When my sister’s nieces saw the panda beanie they had their own idea for a take on this little project: Froggy Hats. Using the same pattern I did for my panda hat, only scaled down somewhat and with smaller needles and worsted weight yarn, I whipped up two little green hats with earflaps for a pair of toddlers. For the eyes I knit two 2 inch by 3 inch ovals and folded them in half then attached them to the tops of the beanies. I just free-handed the embroidery for the eyeballs and mouth with dark brown yarn, and braided the green tails from my cast-on with two strands of brown to make the chin ties. I couldn’t be there to see the girls in them myself, but their mom sent me this adorable picture on New Years.

Christmas Catch Up


Now that all of my homemade gifts have made it out from under the tree, it’s time to get caught up on some of my more recent messes! While many of them managed to make it out the door before I remembered to photograph them, I did make note of some of the particularly messy ones like this “snowball” glitter ornament. 

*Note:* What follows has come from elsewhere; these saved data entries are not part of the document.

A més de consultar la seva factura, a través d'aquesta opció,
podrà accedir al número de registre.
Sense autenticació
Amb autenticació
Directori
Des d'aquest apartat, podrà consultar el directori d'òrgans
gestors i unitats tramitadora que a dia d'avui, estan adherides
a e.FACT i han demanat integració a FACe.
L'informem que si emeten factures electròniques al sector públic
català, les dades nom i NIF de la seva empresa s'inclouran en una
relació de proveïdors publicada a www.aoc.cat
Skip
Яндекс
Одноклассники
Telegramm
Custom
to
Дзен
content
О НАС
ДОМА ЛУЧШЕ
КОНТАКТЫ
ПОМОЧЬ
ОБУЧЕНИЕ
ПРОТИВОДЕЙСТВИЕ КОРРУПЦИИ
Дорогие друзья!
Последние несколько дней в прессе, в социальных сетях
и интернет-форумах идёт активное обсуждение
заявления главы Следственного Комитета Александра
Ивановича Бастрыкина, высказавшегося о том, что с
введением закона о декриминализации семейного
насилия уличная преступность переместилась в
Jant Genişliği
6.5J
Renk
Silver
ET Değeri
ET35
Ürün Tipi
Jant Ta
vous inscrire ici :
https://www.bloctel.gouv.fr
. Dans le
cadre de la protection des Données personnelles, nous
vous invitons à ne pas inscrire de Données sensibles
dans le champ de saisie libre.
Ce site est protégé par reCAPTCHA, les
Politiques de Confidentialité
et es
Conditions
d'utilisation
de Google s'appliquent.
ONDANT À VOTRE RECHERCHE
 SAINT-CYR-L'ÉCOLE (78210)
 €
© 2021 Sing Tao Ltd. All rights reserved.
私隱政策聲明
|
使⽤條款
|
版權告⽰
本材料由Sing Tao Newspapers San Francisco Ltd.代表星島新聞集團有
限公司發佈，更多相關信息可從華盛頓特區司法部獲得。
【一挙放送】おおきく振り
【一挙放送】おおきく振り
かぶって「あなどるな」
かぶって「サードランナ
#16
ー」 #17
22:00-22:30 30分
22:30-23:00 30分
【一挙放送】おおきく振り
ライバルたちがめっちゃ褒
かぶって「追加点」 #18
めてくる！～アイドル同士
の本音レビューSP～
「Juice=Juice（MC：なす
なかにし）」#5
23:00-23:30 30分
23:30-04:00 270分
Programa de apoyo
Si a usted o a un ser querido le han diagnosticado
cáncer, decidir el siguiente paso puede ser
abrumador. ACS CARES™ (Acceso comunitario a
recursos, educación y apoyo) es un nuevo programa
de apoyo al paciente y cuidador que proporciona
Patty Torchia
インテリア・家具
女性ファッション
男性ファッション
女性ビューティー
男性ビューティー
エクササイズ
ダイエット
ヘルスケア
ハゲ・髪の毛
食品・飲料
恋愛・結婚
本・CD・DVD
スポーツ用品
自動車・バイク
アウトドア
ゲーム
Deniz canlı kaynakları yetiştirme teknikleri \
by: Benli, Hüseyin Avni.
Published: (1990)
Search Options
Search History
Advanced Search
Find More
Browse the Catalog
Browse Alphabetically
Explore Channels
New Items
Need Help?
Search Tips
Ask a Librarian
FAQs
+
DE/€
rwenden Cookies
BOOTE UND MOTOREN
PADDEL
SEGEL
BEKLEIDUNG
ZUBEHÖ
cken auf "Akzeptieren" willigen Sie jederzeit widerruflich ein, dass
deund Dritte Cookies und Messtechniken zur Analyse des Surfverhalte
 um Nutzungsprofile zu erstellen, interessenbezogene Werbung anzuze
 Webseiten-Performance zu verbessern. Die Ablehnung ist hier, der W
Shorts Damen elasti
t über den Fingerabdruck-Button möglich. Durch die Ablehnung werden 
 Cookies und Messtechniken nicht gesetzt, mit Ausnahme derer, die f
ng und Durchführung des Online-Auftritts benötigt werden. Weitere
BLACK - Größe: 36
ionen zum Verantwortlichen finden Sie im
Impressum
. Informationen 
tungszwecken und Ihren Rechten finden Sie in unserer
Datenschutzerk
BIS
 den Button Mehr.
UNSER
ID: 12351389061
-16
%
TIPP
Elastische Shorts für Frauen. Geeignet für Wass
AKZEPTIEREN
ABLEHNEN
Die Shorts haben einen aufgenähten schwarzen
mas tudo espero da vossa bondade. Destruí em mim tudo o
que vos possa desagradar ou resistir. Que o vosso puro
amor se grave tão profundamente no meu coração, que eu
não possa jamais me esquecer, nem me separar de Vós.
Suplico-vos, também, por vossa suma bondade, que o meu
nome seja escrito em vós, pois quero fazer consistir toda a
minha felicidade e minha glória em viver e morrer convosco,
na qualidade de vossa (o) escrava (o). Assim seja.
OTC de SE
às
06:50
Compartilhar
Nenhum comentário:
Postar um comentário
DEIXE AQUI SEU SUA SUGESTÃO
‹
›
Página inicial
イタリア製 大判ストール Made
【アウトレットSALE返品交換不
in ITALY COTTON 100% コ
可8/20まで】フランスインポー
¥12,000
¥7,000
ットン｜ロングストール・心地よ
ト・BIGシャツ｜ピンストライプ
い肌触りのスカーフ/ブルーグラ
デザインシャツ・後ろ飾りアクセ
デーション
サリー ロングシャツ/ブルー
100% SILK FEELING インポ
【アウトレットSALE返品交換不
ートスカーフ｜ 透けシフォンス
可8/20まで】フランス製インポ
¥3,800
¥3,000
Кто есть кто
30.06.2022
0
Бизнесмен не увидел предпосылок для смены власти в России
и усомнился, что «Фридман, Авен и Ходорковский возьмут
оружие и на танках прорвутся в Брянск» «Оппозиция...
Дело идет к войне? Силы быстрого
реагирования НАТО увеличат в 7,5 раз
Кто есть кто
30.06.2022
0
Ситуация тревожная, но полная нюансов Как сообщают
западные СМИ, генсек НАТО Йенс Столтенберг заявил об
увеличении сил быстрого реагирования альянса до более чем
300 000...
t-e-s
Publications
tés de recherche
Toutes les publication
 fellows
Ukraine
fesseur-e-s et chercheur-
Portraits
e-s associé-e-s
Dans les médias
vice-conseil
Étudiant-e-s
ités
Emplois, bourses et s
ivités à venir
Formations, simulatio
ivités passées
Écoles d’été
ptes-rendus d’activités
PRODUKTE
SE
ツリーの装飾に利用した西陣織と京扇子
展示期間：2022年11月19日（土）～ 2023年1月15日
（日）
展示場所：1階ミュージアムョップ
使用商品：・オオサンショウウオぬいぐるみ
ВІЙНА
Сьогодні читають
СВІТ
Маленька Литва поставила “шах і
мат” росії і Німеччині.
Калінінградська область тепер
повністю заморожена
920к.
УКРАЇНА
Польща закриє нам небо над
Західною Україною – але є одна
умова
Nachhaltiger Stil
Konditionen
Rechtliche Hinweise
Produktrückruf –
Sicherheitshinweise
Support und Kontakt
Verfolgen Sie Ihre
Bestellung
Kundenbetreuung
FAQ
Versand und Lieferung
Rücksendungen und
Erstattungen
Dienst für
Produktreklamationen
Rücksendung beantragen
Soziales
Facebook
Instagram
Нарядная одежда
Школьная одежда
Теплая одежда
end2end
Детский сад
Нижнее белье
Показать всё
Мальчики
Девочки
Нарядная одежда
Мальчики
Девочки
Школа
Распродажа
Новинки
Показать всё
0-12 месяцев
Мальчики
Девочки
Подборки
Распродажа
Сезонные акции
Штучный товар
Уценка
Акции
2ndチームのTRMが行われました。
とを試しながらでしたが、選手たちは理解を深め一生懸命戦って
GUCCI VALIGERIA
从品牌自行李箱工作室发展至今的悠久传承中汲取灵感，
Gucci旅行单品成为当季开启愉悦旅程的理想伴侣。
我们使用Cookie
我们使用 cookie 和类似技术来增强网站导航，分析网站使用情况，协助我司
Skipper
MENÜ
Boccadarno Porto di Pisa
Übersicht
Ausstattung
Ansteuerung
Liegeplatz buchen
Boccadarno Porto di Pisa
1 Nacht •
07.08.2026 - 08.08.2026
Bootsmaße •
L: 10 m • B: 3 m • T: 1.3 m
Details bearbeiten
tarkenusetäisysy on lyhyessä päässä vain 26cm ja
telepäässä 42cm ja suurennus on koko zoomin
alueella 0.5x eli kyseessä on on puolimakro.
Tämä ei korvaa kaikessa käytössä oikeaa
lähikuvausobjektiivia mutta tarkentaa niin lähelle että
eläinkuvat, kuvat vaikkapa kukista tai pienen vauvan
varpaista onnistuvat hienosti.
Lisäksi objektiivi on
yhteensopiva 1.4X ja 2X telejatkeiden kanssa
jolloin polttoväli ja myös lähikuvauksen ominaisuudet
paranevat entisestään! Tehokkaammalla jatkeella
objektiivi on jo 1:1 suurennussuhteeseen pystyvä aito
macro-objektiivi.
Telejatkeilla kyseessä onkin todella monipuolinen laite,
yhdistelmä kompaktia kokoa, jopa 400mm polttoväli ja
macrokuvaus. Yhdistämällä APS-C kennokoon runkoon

Using clear glass ornaments from Michaels (plastic would have worked too). I coated each ornament with white glue using a 2” paintbrush. Then covered thoroughly with white glitter. While it dried I rigged a makeshift drying rack from a plastic fork, a ball of yarn, and a cup. 
After half an hour, when the glue was dry I sealed the glitter with hairspray (yes, just like make-up on prom night) and allowed it to dry 2 hours longer before reattaching the ornament hanger and wrapping it up for Mom.